*** Opening of RECORDS SHOWN ***

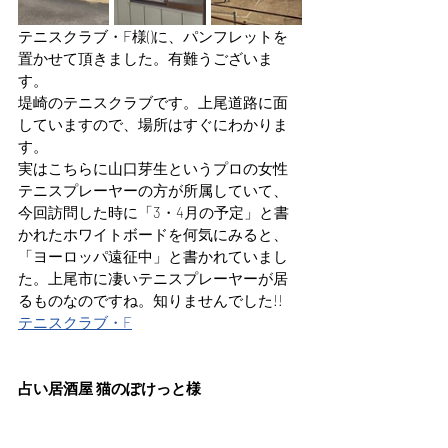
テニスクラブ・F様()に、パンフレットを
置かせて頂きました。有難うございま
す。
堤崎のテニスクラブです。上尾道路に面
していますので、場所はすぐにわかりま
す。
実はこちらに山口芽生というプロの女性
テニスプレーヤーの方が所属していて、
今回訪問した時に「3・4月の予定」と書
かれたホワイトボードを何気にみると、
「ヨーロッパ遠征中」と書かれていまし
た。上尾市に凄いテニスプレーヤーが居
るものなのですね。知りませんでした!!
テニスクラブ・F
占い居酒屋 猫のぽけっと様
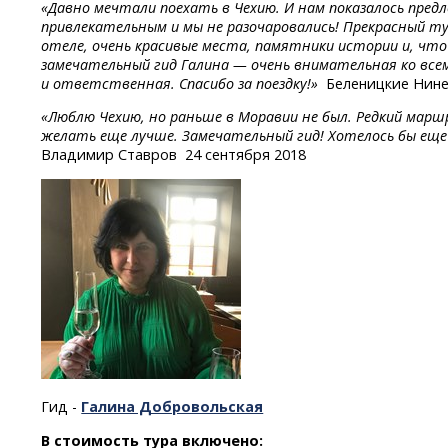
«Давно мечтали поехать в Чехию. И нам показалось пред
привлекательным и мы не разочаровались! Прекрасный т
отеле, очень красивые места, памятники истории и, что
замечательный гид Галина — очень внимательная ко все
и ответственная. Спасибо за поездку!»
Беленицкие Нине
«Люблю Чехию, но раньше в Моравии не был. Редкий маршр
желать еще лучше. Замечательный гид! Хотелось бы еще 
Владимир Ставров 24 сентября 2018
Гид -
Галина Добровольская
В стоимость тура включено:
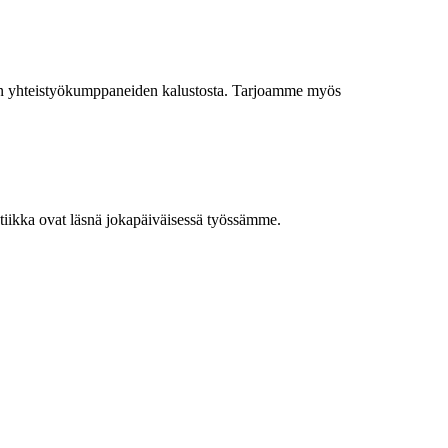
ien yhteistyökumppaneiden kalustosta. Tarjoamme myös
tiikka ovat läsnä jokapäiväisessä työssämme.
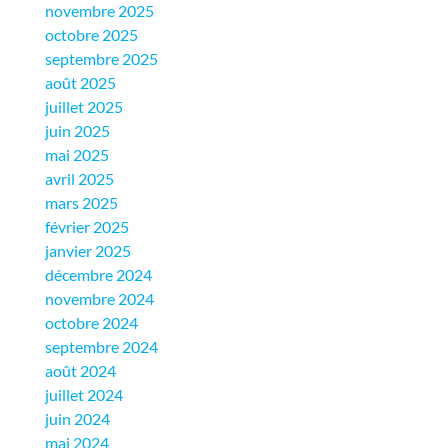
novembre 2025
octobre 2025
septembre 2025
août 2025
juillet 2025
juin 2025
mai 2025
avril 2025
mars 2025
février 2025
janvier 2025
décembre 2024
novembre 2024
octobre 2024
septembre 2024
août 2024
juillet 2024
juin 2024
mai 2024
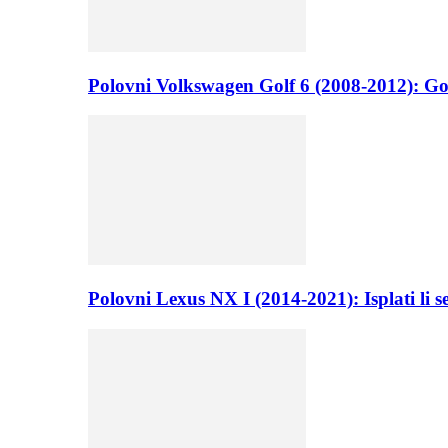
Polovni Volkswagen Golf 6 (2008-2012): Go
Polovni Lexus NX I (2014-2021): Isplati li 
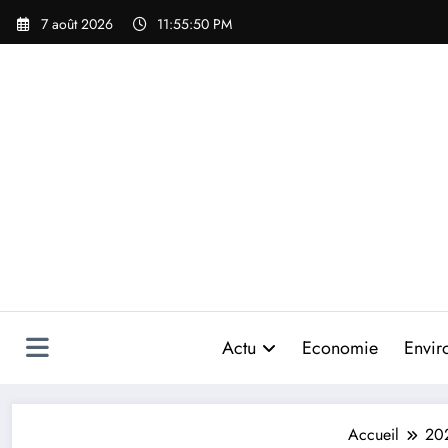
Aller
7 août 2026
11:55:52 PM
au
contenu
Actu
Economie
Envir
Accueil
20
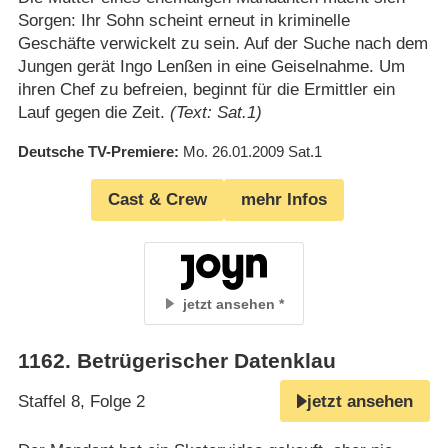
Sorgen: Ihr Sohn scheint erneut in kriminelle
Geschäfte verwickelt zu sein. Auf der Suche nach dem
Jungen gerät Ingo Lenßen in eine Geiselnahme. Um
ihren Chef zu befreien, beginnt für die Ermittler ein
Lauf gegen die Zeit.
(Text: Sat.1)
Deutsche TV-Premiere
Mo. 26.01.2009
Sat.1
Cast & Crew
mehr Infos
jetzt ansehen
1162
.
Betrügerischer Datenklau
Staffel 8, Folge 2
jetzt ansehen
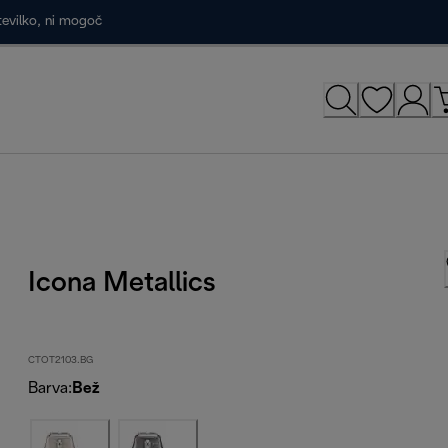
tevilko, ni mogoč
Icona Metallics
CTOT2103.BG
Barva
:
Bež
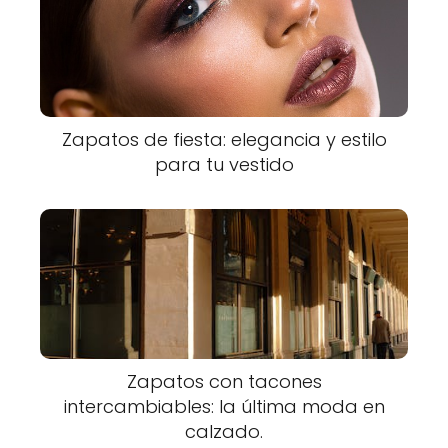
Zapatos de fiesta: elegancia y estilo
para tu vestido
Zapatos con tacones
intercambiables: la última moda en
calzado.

*** Close of RECORDS SHOWN ***

Note every line of the entries in which "Polovni" appears, and copy it down.

*COMPLETED EXERCISE*
Polovni Volkswagen Golf 6 (2008-2012): Go
Polovni Lexus NX I (2014-2021): Isplati li 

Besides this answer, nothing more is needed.